Text excerpt:
--- START ---
My parents were self-employed. If you also grew up in a family business you’ve probably been immersed in the world of work since you could sit up at the dinner table. I was put to work once I could serve customers across the counter at our General Store. That was an early Point of View: as a school child learning about small business.
In my position as Founder and Executive Chairman of Slade Group, I have at least four Points of View about the World at Work. These POVs are: (i) as a business owner and employer; (ii) as a professional recruiter; (iii) as an advisor to employers and; (iv) as a headhunter working with high performing senior executives.
(i) As a business owner and employer
I’ve been busy un-learning all the Command and Control hits I sang in the 1970’s. Fundamentally I was off tune to the song of the day ‘I’m the boss and you’re the worker’. Employees in those days appeared to accept the world weary working life they signed up to as the Servant in a Master Servant relationship. Now we’re equals. The POV shot has equal actors playing out their parts. It’s understood that we have a fair commercial exchange going on: I stump up the salary half of the equation and my colleagues trade me their ‘work power’. I’ve got the swing of it and together we’ve got the harmonies about right.
--- END ---
Direction:
In the essay about points of view on work, what role does the writer hold at Slade Group?

Recorded information:
--- START ---
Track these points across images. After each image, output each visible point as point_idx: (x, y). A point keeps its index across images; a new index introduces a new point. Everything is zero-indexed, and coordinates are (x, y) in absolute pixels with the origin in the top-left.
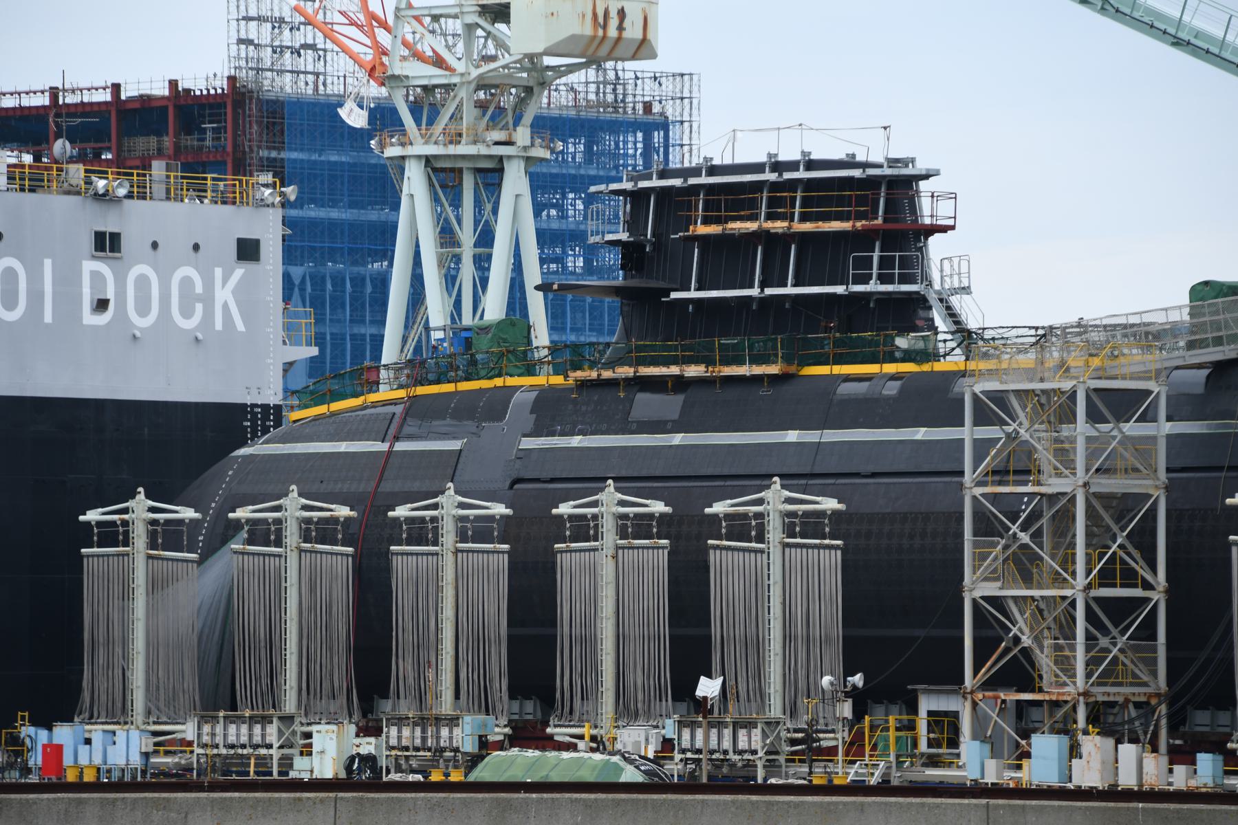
--- END ---
Task solution:
Founder and Executive Chairman.